The key value of a lie detector machine is in convincing subjects they’ve been found out and had better confess. That’s one reason somebody conducting the test invariably ask an identical question two or three times. There’s a natural tendency to assume that getting asked the same question means your first reply registered as false. From that point, a trained interrogator will have an easier time to provoke confessions from dumb people who fear the machine is legit.
Smoke and mirrors — that’s all that lie detector machines amount to.
posted by Holly B on 12-13-2008 at 8:59 am
i dont think the test proves anything but that the person’s heartbeat quickened when he answered the question and so its completely useless…but unfortunately cops are willing to believe anything that makes a person look guilty
posted by nathenism on 12-13-2008 at 11:18 pm
i’ve also heard that in some military circles, training has been given to deter/obfuscate a lie-detector (if caught, i would imagine).

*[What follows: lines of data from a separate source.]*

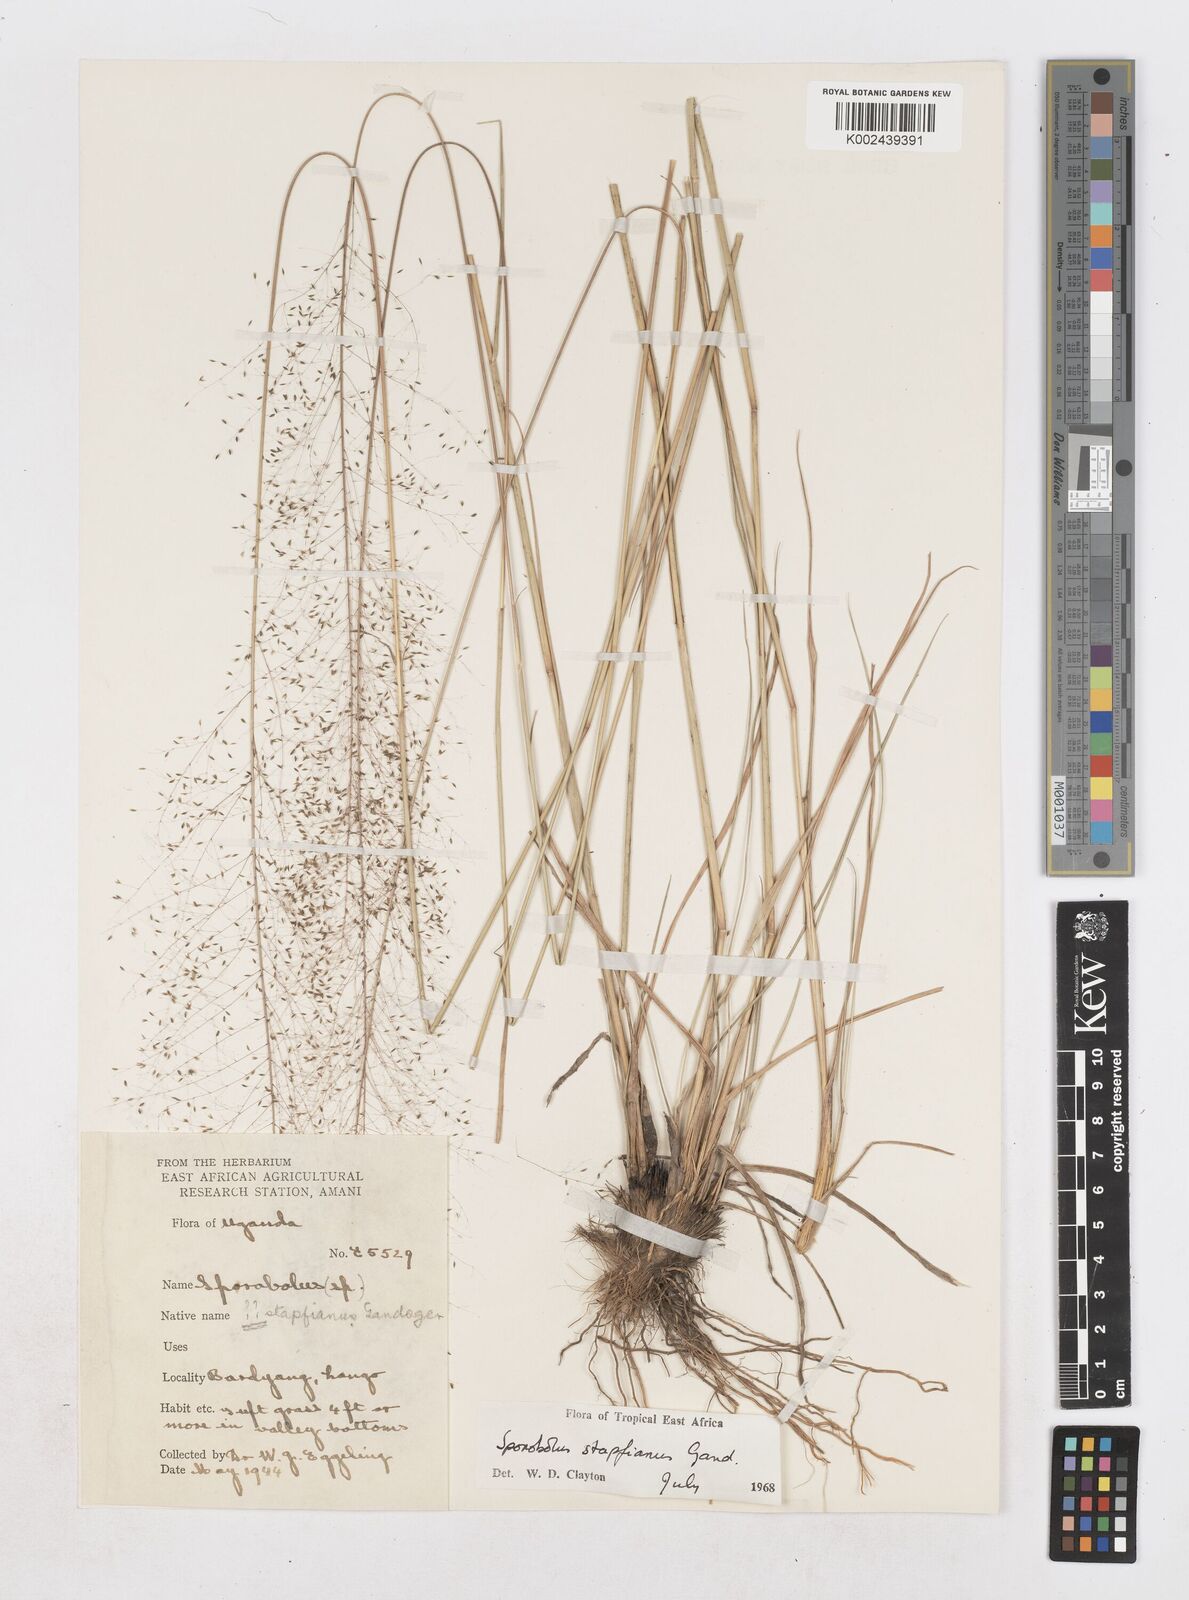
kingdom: Plantae
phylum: Tracheophyta
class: Liliopsida
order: Poales
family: Poaceae
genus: Sporobolus
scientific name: Sporobolus stapfianus
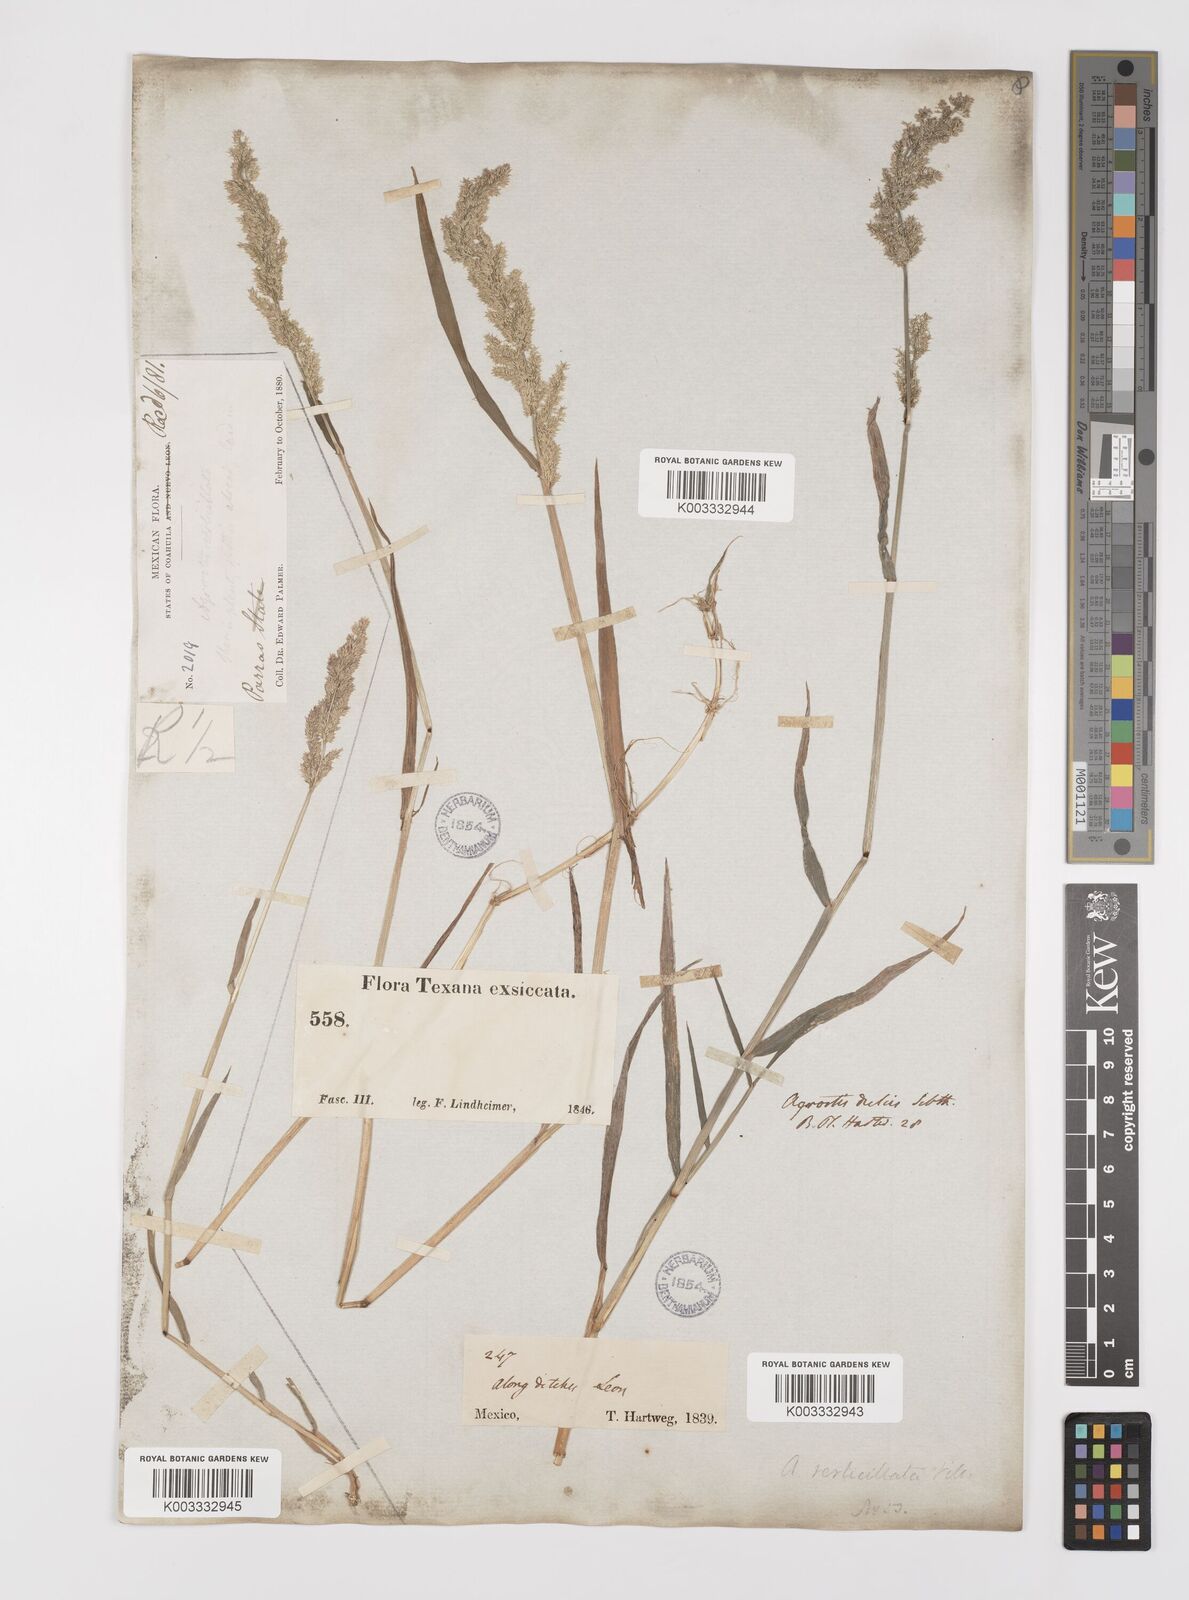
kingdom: Plantae
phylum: Tracheophyta
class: Liliopsida
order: Poales
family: Poaceae
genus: Polypogon
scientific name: Polypogon viridis
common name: Water bent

If this is true…and i’m sure it’s not that hard to ‘redefine’ the question being asked, before answering…then the rest is also hooey.
posted by Gabacho Mike on 12-14-2008 at 6:40 am
I remember a story about some cops during an interrogation who put a colander on a guy’s head with wires leading to a copy machine. Every time they’d ask him a question, someone would hit the copy button and a sheet of paper saying “He’s Lying” would come out. He confessed.
Would that be lie detection via placebo? Or just a stupid crook?
posted by Dave on 12-15-2008 at 12:49 am
I had to take a voice stress test once (a version of the lie detector) I only lied on one question, but it said i lied on almost all of them. I held my ground, though, since I figured they were just trying to get me to confess. I didn’t actually do anything though, so I was pissed when it said i lied when i didn’t. The guy giving it said it was 99.9% accurate, but obviously it was not.